Clouds of colour: A day in the life of a Raleigh volunteer during Holi Festival in Nepal

21st March 2019

Holi, also known as Festival of Colours, takes place on the full moon day in Nepal. During this colorful festival, the Nepalese will throw dry powder and colored water to express their blessings and good wishes. Expedition volunteer Alice Palmer shares her experience of Holi whilst staying in the rural village of Tersey, where she was working on WASH (Water, Sanitation and Hygiene) projects.

Post and pictures by Alice Palmer

I’ve seen many pictures of colour runs back home in the UK, with a rainbow erupting in the air, but to experience Holi, the Fesitval of Colours in the Hindu and Buddhist religions, in the rural village of Tersey in the foothills of Nepal, was unlike anything I’ve seen.  One aim of my Raleigh Expedition was to immerse myself in the local culture, traditions and rhythms of life.  Celebrating Holi alongside the community here while working on our WASH project gave me the perfect opportunity to do just this, and it proved to be a very memorable day, with its fair share of colourful faces.

Preparations begin

After our usual group breakfast of oats and a cup of tea, we were fueled and ready for the first activity of the day, a game of capture the flag – Holi style.  We had a taste of what was to come was when one of our Volunteer Managers, Sarah, turned up to breakfast with a bright red face, freshly covered in paint “the children at my homestay”, she said with a smile.
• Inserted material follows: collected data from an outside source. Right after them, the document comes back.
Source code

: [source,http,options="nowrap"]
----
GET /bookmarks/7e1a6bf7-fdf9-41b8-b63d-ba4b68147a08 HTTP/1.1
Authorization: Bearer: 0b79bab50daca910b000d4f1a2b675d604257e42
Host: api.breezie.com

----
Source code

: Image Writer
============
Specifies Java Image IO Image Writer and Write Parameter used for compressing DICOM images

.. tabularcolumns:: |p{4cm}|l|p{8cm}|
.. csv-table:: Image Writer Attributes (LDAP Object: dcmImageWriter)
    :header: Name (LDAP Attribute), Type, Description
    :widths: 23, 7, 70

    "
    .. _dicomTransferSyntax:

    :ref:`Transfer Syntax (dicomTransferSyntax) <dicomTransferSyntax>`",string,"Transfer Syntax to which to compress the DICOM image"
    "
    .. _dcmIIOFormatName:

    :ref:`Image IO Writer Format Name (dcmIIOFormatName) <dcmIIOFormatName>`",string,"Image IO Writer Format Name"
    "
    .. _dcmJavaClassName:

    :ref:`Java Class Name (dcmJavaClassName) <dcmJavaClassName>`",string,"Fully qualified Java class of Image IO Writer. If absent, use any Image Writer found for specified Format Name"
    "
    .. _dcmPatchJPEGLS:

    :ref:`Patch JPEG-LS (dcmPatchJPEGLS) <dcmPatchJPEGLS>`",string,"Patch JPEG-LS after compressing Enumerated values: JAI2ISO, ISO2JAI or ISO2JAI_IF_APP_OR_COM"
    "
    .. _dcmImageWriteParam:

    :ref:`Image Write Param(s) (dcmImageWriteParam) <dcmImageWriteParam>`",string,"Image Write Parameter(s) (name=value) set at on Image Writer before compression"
Cody and Alice preparing for a day of festivities

Here comes the colour

What ensued was a thrilling exchange of colour. The local children joined in, shrieking in delight and helping us along the way.

Festivities begin with splashes of coloured paint and water

Lunch turns messy

After our usual lunch of our Didi’s (Nepali for Sister) delicious Dahl Bhat, we dried off in the sun before a second round of festivities began.  This time lots of the local children took part, ready for some fun in their ‘Happy Holi’ t-shirts.  Many of us Raleigh volunteers enjoyed a fair amount of time under a rainbow cloud, which remained on our faces once the excitement had simmered down.

Ailey, Erin and Molly enjoying Holi

Local party

After cleaning off our paint we attended a party at a community member’s house.  The children entertained the community with some drums and symbols and we played some games with them.  Then began the dancing, which involved the Raleigh volunteers being pulled up by the locals, who were admittedly much more coordinated than us.  We headed to bed, full from flavoursome traditional treats, and foreheads adorned with the Tika, made from rice and water.

Alice after her first Holi experience in Tersey

I will never forget my experience of Holi in Tersey.  I feel honoured to have forged a deeper tie with the community in a fun, festive atmosphere.  My Raleigh Expedition has opened many cultural doors for me, giving me a unique experience and the chance to form new friendships with people from a different background to me.